In the British case, a U.K. jury in February 2011 found former British Airways software engineer Rajib Karim guilty of plotting terrorist acts and using his job to prepare them. Prosecutors had charged Mr. Karim, now 35 years old, with what they called a "chilling plot" to use his job to blow up a passenger plane. They said that in encrypted computer messages, he offered to get a cabin crew job and help get a "package" onto a U.S.-bound plane.

And one year ago, masked robbers disguised as police and carrying automatic weapons stole more than $50 million in diamonds from the belly of a plane about to leave Brussels Airport. The timing and precision of their audacious raid indicated they almost certainly had help from people who knew details of airport operations, people familiar with the investigation have said.

Dozens of people were arrested in May in relation to the case, but Belgian prosecutors haven't released details of their investigation.

In September, French authorities at Charles de Gaulle Airport outside Paris said they uncovered a shipment of 3,050 pounds of cocaine, with a street value around $270 million, on a flight from Caracas. French and Venezuelan authorities arrested more than nine people, including three members of the Venezuelan National Guard, for their involvement.
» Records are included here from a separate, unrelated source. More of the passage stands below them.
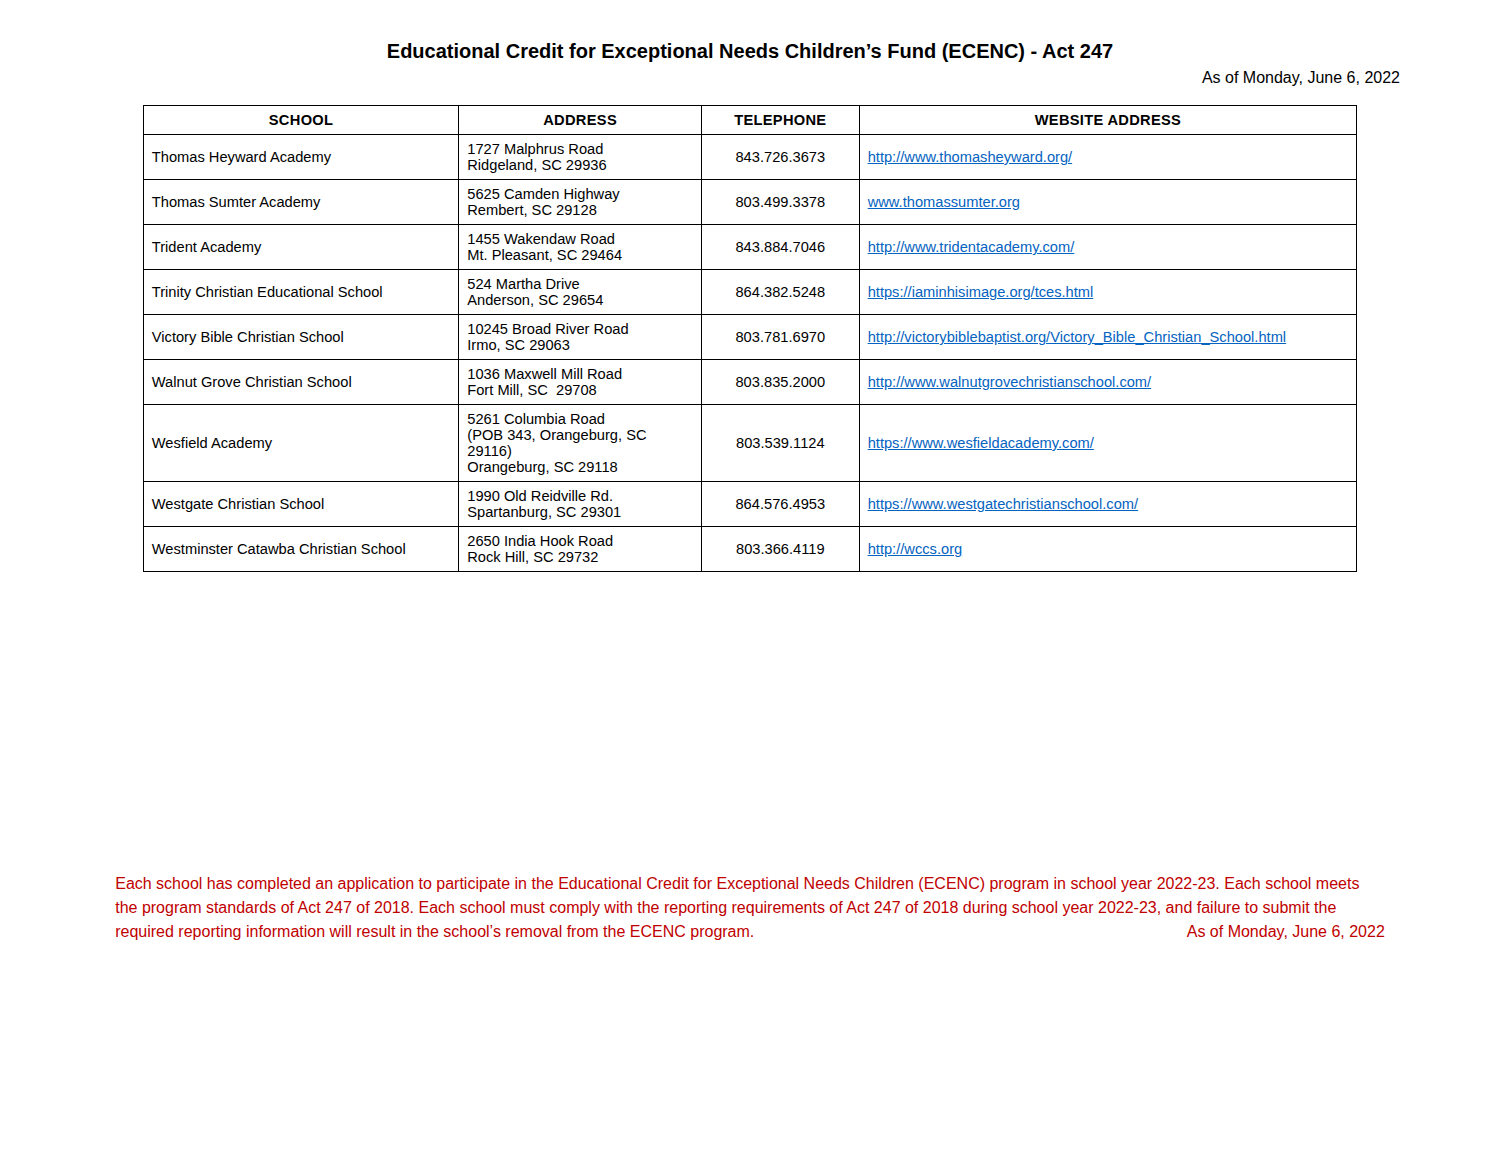Educational Credit for Exceptional Needs Children’s Fund (ECENC) - Act 247
As of Monday, June 6, 2022
| SCHOOL | ADDRESS | TELEPHONE | WEBSITE ADDRESS |
| --- | --- | --- | --- |
| Thomas Heyward Academy | 1727 Malphrus Road Ridgeland, SC 29936 | 843.726.3673 | http://www.thomasheyward.org/ |
| Thomas Sumter Academy | 5625 Camden Highway Rembert, SC 29128 | 803.499.3378 | www.thomassumter.org |
| Trident Academy | 1455 Wakendaw Road Mt. Pleasant, SC 29464 | 843.884.7046 | http://www.tridentacademy.com/ |
| Trinity Christian Educational School | 524 Martha Drive Anderson, SC 29654 | 864.382.5248 | https://iaminhisimage.org/tces.html |
| Victory Bible Christian School | 10245 Broad River Road Irmo, SC 29063 | 803.781.6970 | http://victorybiblebaptist.org/Victory_Bible_Christian_School.html |
| Walnut Grove Christian School | 1036 Maxwell Mill Road Fort Mill, SC 29708 | 803.835.2000 | http://www.walnutgrovechristianschool.com/ |
| Wesfield Academy | 5261 Columbia Road (POB 343, Orangeburg, SC 29116) Orangeburg, SC 29118 | 803.539.1124 | https://www.wesfieldacademy.com/ |
| Westgate Christian School | 1990 Old Reidville Rd. Spartanburg, SC 29301 | 864.576.4953 | https://www.westgatechristianschool.com/ |
| Westminster Catawba Christian School | 2650 India Hook Road Rock Hill, SC 29732 | 803.366.4119 | http://wccs.org |
Each school has completed an application to participate in the Educational Credit for Exceptional Needs Children (ECENC) program in school year 2022-23. Each school meets the program standards of Act 247 of 2018. Each school must comply with the reporting requirements of Act 247 of 2018 during school year 2022-23, and failure to submit the required reporting information will result in the school’s removal from the ECENC program. As of Monday, June 6, 2022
The authorities said the shipment, hidden in 31 suitcases with false identification tags, was taken off the plane separately from real passengers' bags and to a warehouse. The special handling indicates the smugglers included insiders in both Caracas and Paris.

The U.S. Military Academy report on threats to aviation noted that insider threats "become markedly worse at non-Western airports in regions such as West Africa or South Asia, where local authorities' ability to effectively screen prospective airport employees is frequently negligible due to incomplete or poorly structured terrorist and criminal intelligence databases."

—Simegnish Lilly Yekoye, Marietta Cauchi, Heidi Vogt and Andy Pasztor contributed to this article.